Hiring a car at least puts you in a vehicle suitable for local roads but add getting used to an unfamiliar vehicle to acclimatizing to local conditions and nobody can see you are a foreigner so they don’t know to make allowances. Insist that the hire company let you take over the car somewhere where you can safely familiarize yourself with the controls and adjust the mirrors. If they can’t, pull over as soon as you can to sort yourself out.
You must find:
- how to adjust mirrors and seats
- the horn
- the lights
- the indicators
- the headlamp flasher
- the parking brake, if it’s not the obvious lever
- how to engage reverse
- the childproof door locks (to activate if you have children and turn off if you don’t)
- how to use any automatic door locking systems.

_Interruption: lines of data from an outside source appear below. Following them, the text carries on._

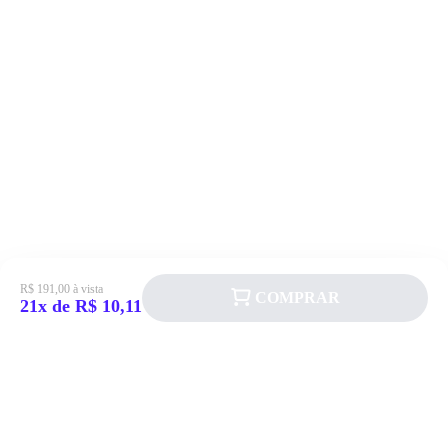
R$ 191,00 à vista
COMPRAR
21x de R$ 10,11
Siga a Allever nas redes sociais!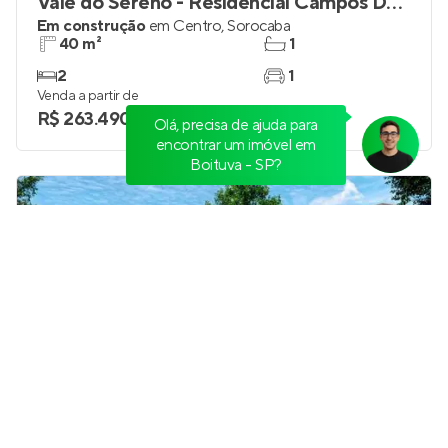
Vale do Sereno - Residencial Campos Dourados
Em construção
em
Centro
,
Sorocaba
40 m²
1
2
1
Venda a partir de
R$ 263.490
Olá, precisa de ajuda para
encontrar um imóvel em
Boituva - SP?
Garden Houses
Lançamento
em
Vila Leopoldina
,
Sorocaba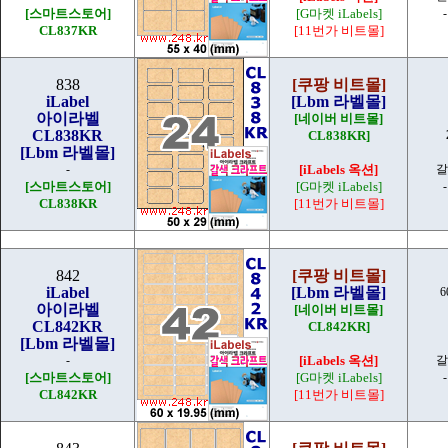
[스마트스토어]
[G마켓 iLabels]
CL837KR
[11번가 비트몰]
838
[쿠팡 비트몰]
iLabel
[Lbm 라벨몰]
아이라벨
[네이버 비트몰]
CL838KR
CL838KR]
[Lbm 라벨몰]
-
[iLabels 옥션]
갈
[스마트스토어]
[G마켓 iLabels]
CL838KR
[11번가 비트몰]
842
[쿠팡 비트몰]
iLabel
[Lbm 라벨몰]
6
아이라벨
[네이버 비트몰]
CL842KR
CL842KR]
[Lbm 라벨몰]
-
[iLabels 옥션]
갈
[스마트스토어]
[G마켓 iLabels]
CL842KR
[11번가 비트몰]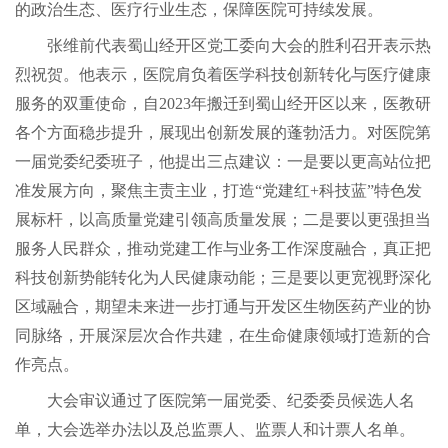
的政治生态、医疗行业生态，保障医院可持续发展。
张维前代表蜀山经开区党工委向大会的胜利召开表示热
烈祝贺。他表示，医院肩负着医学科技创新转化与医疗健康
服务的双重使命，自2023年搬迁到蜀山经开区以来，医教研
各个方面稳步提升，展现出创新发展的蓬勃活力。对医院第
一届党委纪委班子，他提出三点建议：一是要以更高站位把
准发展方向，聚焦主责主业，打造“党建红+科技蓝”特色发
展标杆，以高质量党建引领高质量发展；二是要以更强担当
服务人民群众，推动党建工作与业务工作深度融合，真正把
科技创新势能转化为人民健康动能；三是要以更宽视野深化
区域融合，期望未来进一步打通与开发区生物医药产业的协
同脉络，开展深层次合作共建，在生命健康领域打造新的合
作亮点。
大会审议通过了医院第一届党委、纪委委员候选人名
单，大会选举办法以及总监票人、监票人和计票人名单。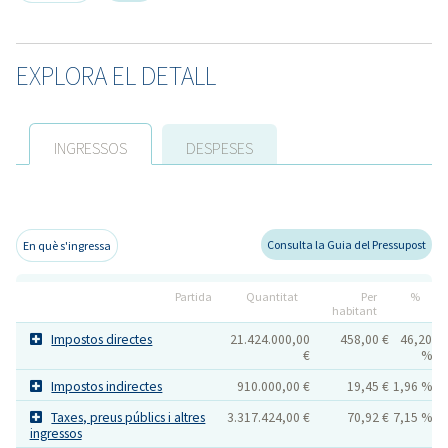
EXPLORA EL DETALL
INGRESSOS
DESPESES
Consulta la Guia del Pressupost
En què s'ingressa
Partida
Quantitat
Per
%
habitant
Impostos directes
21.424.000,00
458,00 €
46,20
€
%
Impostos indirectes
910.000,00 €
19,45 €
1,96 %
Taxes, preus públics i altres
3.317.424,00 €
70,92 €
7,15 %
ingressos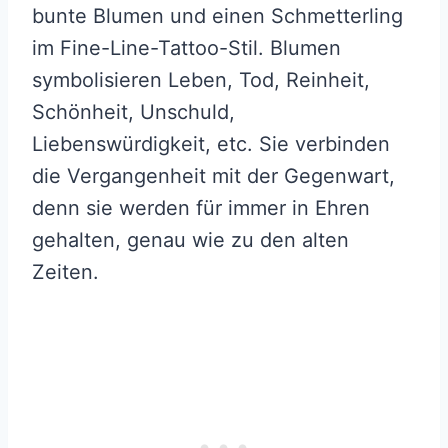
bunte Blumen und einen Schmetterling
im Fine-Line-Tattoo-Stil. Blumen
symbolisieren Leben, Tod, Reinheit,
Schönheit, Unschuld,
Liebenswürdigkeit, etc. Sie verbinden
die Vergangenheit mit der Gegenwart,
denn sie werden für immer in Ehren
gehalten, genau wie zu den alten
Zeiten.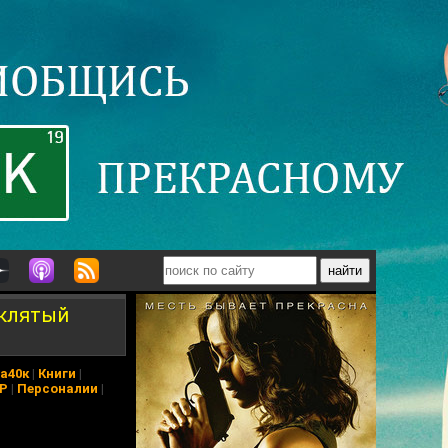
оклятый
а40к
|
Книги
|
АР
|
Персоналии
|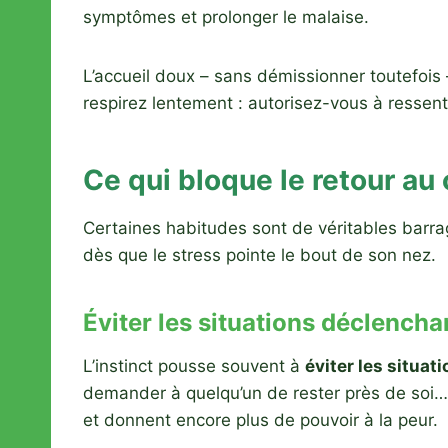
symptômes et prolonger le malaise.
L’accueil doux – sans démissionner toutefois 
respirez lentement : autorisez-vous à ressen
Ce qui bloque le retour au
Certaines habitudes sont de véritables barra
dès que le stress pointe le bout de son nez.
Éviter les situations déclench
L’instinct pousse souvent à
éviter les situa
demander à quelqu’un de rester près de soi…
et donnent encore plus de pouvoir à la peur.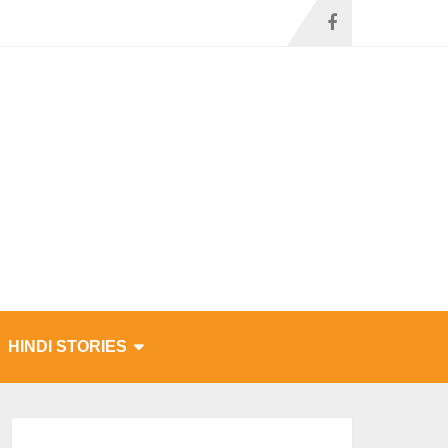
HINDI STORIES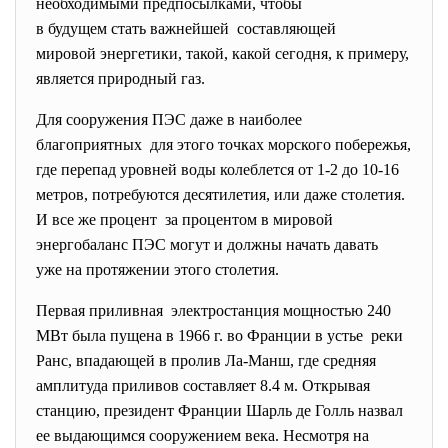
необходимыми предпосылками, чтобы
в будущем стать важнейшей составляющей
мировой энергетики, такой, какой сегодня, к примеру,
является природный газ.
Для сооружения ПЭС даже в наиболее
благоприятных для этого точках морского побережья,
где перепад уровней воды колеблется от 1-2 до 10-16
метров, потребуются десятилетия, или даже столетия.
И все же процент за процентом в мировой
энергобаланс ПЭС могут и должны начать давать
уже на протяжении этого столетия.
Первая приливная электростанция мощностью 240
МВт была пущена в 1966 г. во Франции в устье реки
Ранс, впадающей в пролив Ла-Манш, где средняя
амплитуда приливов составляет 8.4 м. Открывая
станцию, президент Франции Шарль де Голль назвал
ее выдающимся сооружением века. Несмотря на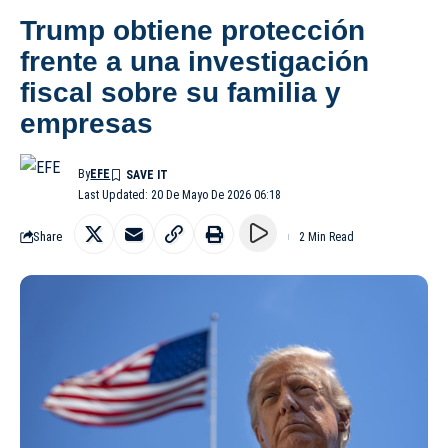
Trump obtiene protección
frente a una investigación
fiscal sobre su familia y
empresas
By
EFE
Last Updated: 20 De Mayo De 2026 06:18
Share
2 Min Read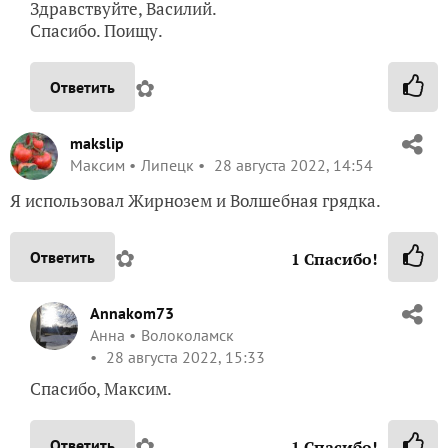
Здравствуйте, Василий.
Спасибо. Поищу.
✿
Ответить
makslip
Максим
Липецк
28 августа 2022, 14:54
Я использовал Жирнозем и Волшебная грядка.
✿
Ответить
1
Спасибо!
Annakom73
Анна
Волоколамск
28 августа 2022, 15:33
Спасибо, Максим.
✿
Ответить
1
Спасибо!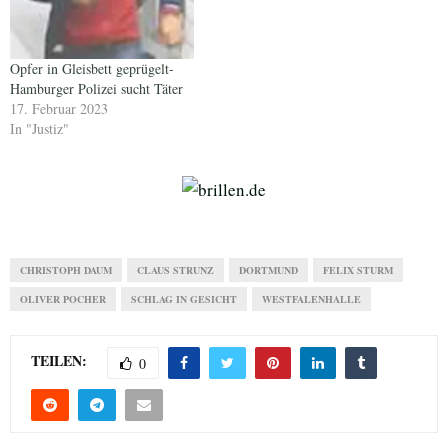
Opfer in Gleisbett geprügelt-
Hamburger Polizei sucht Täter
17. Februar 2023
In "Justiz"
CHRISTOPH DAUM
CLAUS STRUNZ
DORTMUND
FELIX STURM
OLIVER POCHER
SCHLAG IN GESICHT
WESTFALENHALLE
TEILEN:
0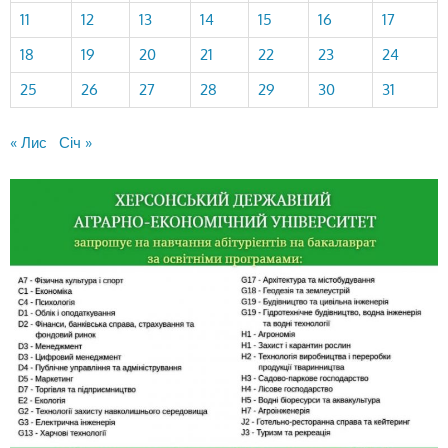
11
12
13
14
15
16
17
18
19
20
21
22
23
24
25
26
27
28
29
30
31
« Лис
Січ »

Some of these things may sound unimportant, but you do not want to find out that the horn isn’t where you thought it was when someone is about to step into the road in front of you and even in a sunny holiday destination you may still need lights in daytime. For example, lights are a legal requirement when entering a tunnel in many countries. Nobody wants to start a holiday with a fine for something as simple as that.
Don’t be surprised in a car with the steering wheel on the opposite side to what you are used to if it takes a while to get the interior mirror adjusted and for the driving position to feel right. It will take time to get used to everything being on the wrong side and even then you still grab the door pocket instead of the gear lever or parking brake if you try to do it in a hurry.
Drive with caution at first because you are not used to judging distances from this side of the car. Ask passengers to warn you if you get too close to anything, though their flinching is usually a good indicator.
Though you are now on the correct side of the car for the road, so overtaking is easier, remember that your view of the road is different so bends will feel unfamiliar and you may find judging speed and distance hard at first.